研究生: 羅奕翔
Yi-Xiang Luo
論文名稱: 雙重注意力神經網路技術於人臉偽造影片檢測之應用
Dual Attention Neural Network Approaches to Face Forgery Video Detection
指導教授: 陳俊良
Jiann-Liang Chen
口試委員: 郭耀煌
學位類別: 碩士
系所名稱: 電資學院 - 電機工程系
Department of Electrical Engineering
論文出版年: 2022
畢業學年度: 110
語文別: 英文
論文頁數: 54
中文關鍵詞: 深偽影像電腦視覺深度學習卷積神經網路注意力機制
外文關鍵詞: Deepfake, CV, Deep learning, CNN, Attention
深偽影片檢測任務的目標是如何從假影片中捕獲篡改痕跡。在本研究中,使用卷積神經網路(Convolutional Neural Network, CNN)來提取人臉篡改的痕跡,並提出了一套雙重注意偽造檢測網絡(Dual Attention for Forgery Detection Network, DAFDN),它使用空間降維注意模塊(Spatial Reduction Attention Block, SRAB)和偽造特徵注意模組(Forgery Feature Attention Module, FFAM)應用於骨幹網絡中的塊之間。這兩個模組增強了網路注意圖像中偽造的區域。此外,在本文中為了進一步將兩個注意力模組有效的嵌入骨幹網路視,將多種不同組合的變異體進行泛化能力以及注意能力分析,並將表現最好的變異體作為本研究提出的DAFDN模型。

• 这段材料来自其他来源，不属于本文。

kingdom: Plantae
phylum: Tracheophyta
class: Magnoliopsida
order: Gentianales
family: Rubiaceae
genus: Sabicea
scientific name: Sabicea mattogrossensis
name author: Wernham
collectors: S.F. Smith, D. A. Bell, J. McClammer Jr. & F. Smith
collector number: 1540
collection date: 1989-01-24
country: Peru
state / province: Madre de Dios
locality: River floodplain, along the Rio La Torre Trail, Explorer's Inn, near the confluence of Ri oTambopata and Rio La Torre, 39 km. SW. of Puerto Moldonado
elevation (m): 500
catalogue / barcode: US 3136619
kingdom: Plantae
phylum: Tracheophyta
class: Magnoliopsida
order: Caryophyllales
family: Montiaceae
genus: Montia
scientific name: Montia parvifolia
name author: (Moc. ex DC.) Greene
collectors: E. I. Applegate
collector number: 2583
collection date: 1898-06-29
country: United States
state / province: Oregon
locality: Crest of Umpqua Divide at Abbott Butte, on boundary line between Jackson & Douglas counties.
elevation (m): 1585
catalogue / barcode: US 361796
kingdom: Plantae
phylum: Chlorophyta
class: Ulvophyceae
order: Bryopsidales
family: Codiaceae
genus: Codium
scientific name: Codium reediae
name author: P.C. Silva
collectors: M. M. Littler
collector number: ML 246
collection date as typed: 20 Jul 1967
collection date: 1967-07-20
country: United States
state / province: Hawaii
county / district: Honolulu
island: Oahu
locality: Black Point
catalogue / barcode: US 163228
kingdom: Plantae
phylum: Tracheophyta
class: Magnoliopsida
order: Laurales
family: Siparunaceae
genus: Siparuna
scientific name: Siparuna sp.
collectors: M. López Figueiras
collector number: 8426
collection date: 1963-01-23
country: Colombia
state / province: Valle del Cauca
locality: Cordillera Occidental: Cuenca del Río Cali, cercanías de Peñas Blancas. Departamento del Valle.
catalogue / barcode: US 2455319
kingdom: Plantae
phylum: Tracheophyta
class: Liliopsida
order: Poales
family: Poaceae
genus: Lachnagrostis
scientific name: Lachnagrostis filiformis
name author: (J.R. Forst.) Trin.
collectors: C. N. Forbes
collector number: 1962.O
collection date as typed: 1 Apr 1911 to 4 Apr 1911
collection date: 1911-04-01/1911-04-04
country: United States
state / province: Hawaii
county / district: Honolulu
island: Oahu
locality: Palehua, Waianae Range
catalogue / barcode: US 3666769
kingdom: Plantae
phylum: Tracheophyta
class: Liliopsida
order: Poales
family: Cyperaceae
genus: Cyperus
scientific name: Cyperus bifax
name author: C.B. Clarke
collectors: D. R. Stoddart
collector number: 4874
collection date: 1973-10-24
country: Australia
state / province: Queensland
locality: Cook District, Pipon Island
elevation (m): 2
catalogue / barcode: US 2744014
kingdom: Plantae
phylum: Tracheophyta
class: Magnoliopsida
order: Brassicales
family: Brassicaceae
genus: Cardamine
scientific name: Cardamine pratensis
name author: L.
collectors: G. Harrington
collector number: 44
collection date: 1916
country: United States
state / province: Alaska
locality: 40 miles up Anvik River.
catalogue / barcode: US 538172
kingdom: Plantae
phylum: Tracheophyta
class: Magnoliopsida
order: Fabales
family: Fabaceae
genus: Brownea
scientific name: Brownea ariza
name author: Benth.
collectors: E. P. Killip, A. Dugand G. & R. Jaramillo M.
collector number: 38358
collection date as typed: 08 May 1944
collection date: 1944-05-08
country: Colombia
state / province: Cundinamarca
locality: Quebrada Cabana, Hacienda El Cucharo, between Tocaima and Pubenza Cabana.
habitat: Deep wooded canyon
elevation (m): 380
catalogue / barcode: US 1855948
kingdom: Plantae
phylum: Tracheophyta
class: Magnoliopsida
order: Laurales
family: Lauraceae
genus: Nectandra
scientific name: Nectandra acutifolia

為了評估模型架構的偵測校能,本研究使用兩個公共測試資料集,包括DFDC 以及 FaceForensics++,比較所提出DAFDN與其他方法的表現,並以可視化的方式呈現 XceptionNet 和 DAFDN 的注意力圖。研究結果顯示,本研究所提DAFDN策略在兩種數據集上都取得了良好的性能: DFDC及FaceForensics++分別獲得 0.911及0.945 AUC 值。本研究所提出之DFDC優於其他方法如XceptionNet and Ensemble EfficientNet。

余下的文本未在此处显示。